I was recently hired by a mature (20+ years old), mid-sized consulting firm to help transition the company to the cloud (email, communications, collaboration, storage, the whole 9 yards), so of course Box was part of the initial conversation. But I just couldn't find enough of a differentiation to tip the scales in their favor. So maybe I'm missing something. They call themselves enterprise, and maybe that's it: you need 10 petabytes of cloud storage for them to be the clear winner. But for a mid-size enterprise there just wasn't any difference from Dropbox, or even really Carbonite (obviously that's not really a solution, just saying), and there certainly wasn't the suite of productivity apps like Google Apps or Office 365.

 
Best Response
Edmundo Braverman:

Here's where I'm getting lost.

I was recently hired by a mature (20+ years old), mid-sized consulting firm to help transition the company to the cloud (email, communications, collaboration, storage, the whole 9 yards), so of course Box was part of the initial conversation. But I just couldn't find enough of a differentiation to tip the scales in their favor. So maybe I'm missing something. They call themselves enterprise, and maybe that's it: you need 10 petabytes of cloud storage for them to be the clear winner. But for a mid-size enterprise there just wasn't any difference from Dropbox, or even really Carbonite (obviously that's not really a solution, just saying), and there certainly wasn't the suite of productivity apps like Google Apps or Office 365.

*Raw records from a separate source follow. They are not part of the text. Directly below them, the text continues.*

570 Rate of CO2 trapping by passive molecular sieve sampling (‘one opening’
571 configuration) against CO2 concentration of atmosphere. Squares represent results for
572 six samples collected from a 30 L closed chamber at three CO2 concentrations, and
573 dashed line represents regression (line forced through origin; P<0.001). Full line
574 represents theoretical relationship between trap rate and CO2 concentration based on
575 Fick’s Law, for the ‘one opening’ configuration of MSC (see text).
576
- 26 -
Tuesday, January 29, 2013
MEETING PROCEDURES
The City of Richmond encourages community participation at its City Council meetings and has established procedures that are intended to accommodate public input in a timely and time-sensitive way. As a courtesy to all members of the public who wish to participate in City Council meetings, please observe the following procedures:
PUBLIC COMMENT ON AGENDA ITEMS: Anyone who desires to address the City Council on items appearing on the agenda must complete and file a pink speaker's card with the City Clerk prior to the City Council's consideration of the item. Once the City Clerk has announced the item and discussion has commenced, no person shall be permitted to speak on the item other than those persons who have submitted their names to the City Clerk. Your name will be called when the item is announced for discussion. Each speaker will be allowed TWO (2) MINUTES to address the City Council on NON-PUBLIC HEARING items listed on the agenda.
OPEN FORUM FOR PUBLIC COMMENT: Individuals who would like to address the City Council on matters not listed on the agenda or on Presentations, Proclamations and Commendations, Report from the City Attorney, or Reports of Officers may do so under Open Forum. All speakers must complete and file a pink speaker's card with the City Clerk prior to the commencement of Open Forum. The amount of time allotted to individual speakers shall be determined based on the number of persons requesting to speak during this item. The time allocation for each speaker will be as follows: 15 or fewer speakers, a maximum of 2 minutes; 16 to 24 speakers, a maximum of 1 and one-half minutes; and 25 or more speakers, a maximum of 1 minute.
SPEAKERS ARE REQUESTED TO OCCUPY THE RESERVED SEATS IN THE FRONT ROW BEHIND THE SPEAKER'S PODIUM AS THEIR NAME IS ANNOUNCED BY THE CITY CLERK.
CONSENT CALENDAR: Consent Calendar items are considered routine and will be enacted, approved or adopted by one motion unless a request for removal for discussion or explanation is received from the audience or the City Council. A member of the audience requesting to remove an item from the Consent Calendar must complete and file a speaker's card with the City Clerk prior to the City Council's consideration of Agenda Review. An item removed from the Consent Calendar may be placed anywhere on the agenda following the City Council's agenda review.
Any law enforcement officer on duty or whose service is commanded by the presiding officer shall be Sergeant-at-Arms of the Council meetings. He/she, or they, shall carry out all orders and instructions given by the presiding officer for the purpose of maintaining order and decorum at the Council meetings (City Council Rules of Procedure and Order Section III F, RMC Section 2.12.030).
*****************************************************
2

It depends on whether you're looking for storage or collaboration. Dropbox doesn't offer anything in terms of collaboration - you upload files and they sit there. There's no version control, no commenting system, no sharing, etc. My firm was running off two Dropbox accounts (1TB each), but since we were syncing from all 20 of our computers, we would overwrite each others' files, folders would disappear when someone accidentally deleted it from their desktop sync, etc. Dropbox is great for personal storage (I used to myself for years before I switched to Google Drive), but for a large group of people who have need for collaboration, it's horrible.

That said, Google Apps gets my vote any day. Blazing fast, super simple, liberal on the space.

Currently: future neurologist, current psychotherapist Previously: investor relations (top consulting firm), M&A consulting (Big 4), M&A banking (MM)
 
AndyLouis:

with what gdrive offers i dont know how other cloud storage companies can continue to exist much longer

This. And additional storage is stupid cheap. With Microsoft sunsetting Exchange Server 2003 next April (and don't kid yourself: thousands of companies are still on XS 2003) Google Apps is going to explode just for the Gmail interface alone.